*TAREA:*
Por favor, responde estas preguntas sobre el extracto de las mascotas que aparece más abajo:
1. ¿Qué cangrejo murió al día siguiente de Lennon?
2. ¿De qué provincia era la compañera que trajo el tortugo de regalo?
3. ¿De dónde venía el marido cuando entró a casa?

===== EXTRACTO SELECCIONADO =====

Pero los cangrejos duraron poco, vaya uno a saber por qué. Una mañana desperté a mi hijo y le dije, compungida: “Murió Lennon.” Una noticia que, de ser lanzada en otro contexto, tenía veinte años de atraso.
Al otro día murió McCartney. Fin de la banda.

“LAS TORTUGAS”: BIENVENIDO, BIENVENIDO AMOR

Cuando yo iba al Profesorado, una compañera tucumana que fue de visita a sus pagos, me trajo como regalo un tortugo. Yo ya tenía una tortuga hembra, y dado lo inexpresivos que suelen ser estos animalitos, no me hice demasiado problema por sí congeniarían o no. El asunto es que congeniaron demasiado. En cuanto el macho vio a la hembra se le montó lujuriosamente y empezó a hacer torpes movimientos eróticos de tortugo. Yo, que siempre pensé que estos bichos eran absolutamente silenciosos, me llevé la sorpresa de mi vida: el tortugo gemía como el actor de una porno.
Así estuvieron, amándose un largo rato, hasta que mi marido llegó del trabajo y me dijo, no bien entró a casa:
-¡Abro la puerta y me encuentro dos tortugas culeando en el patio!
-Dejalas, pobrecitas.

===== FILAS DE DATOS =====

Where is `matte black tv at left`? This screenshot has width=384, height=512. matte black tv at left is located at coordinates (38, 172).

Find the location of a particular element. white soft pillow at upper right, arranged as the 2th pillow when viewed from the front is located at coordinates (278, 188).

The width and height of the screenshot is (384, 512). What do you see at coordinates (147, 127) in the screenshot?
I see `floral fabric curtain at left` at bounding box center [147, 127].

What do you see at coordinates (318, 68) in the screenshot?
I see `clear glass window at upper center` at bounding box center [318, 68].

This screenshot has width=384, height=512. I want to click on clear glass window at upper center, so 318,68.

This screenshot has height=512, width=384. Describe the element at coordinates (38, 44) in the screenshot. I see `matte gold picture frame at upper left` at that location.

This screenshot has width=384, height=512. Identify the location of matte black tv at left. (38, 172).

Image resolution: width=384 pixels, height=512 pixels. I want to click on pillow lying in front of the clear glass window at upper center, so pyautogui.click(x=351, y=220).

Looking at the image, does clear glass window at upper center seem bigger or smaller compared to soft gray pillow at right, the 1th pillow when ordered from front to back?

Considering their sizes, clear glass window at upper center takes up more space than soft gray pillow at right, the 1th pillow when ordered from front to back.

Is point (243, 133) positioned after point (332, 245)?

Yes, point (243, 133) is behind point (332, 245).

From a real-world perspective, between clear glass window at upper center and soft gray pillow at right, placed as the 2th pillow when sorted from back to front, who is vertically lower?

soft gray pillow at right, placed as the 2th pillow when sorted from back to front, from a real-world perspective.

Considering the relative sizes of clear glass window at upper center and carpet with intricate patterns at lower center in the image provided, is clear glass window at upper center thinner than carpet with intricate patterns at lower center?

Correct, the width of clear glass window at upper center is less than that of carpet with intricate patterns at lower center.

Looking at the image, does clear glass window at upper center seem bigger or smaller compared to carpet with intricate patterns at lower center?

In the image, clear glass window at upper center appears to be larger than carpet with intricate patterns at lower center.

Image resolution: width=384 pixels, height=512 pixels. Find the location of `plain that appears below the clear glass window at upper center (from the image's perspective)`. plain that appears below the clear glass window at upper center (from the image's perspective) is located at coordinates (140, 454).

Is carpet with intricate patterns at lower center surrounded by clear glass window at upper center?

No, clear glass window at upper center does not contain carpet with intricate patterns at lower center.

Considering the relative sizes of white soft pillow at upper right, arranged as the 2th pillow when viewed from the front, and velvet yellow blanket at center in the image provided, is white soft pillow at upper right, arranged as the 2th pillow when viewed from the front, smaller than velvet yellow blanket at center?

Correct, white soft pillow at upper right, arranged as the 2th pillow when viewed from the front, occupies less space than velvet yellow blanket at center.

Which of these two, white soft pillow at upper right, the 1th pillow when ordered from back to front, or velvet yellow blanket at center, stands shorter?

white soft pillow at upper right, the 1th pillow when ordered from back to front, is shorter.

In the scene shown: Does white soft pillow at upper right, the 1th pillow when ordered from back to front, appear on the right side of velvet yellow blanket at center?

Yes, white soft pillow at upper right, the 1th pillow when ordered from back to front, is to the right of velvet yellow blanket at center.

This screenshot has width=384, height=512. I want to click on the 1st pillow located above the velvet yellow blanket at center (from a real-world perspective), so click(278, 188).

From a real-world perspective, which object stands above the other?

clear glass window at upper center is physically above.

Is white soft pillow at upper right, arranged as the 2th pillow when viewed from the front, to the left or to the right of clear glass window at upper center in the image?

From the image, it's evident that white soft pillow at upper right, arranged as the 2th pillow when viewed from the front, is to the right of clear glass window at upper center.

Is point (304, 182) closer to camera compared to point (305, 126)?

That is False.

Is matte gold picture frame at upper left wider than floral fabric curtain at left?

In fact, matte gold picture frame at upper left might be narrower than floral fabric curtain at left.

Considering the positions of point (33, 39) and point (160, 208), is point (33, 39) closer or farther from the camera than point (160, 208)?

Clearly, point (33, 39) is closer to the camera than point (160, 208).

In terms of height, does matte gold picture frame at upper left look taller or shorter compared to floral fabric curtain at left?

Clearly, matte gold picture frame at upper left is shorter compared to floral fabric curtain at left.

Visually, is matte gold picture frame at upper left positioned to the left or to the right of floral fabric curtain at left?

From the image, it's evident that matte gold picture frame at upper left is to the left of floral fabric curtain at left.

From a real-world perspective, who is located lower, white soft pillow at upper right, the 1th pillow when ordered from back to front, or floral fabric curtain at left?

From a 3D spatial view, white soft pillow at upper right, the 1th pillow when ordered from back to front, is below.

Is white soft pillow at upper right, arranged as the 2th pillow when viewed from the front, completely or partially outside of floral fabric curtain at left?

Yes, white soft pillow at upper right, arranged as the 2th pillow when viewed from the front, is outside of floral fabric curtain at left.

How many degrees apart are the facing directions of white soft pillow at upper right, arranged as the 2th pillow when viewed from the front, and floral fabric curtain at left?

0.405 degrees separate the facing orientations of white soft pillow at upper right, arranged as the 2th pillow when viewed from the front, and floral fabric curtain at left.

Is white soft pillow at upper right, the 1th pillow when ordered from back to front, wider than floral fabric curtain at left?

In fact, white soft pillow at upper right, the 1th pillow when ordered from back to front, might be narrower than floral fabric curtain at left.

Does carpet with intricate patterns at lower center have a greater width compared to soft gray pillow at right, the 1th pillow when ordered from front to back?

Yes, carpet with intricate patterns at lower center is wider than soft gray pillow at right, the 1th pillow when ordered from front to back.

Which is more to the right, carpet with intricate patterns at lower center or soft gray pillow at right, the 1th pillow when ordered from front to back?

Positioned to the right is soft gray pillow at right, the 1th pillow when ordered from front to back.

=====

*EJERCICIO RESUELTO:*
1. McCartney.
2. Era tucumana.
3. Del trabajo.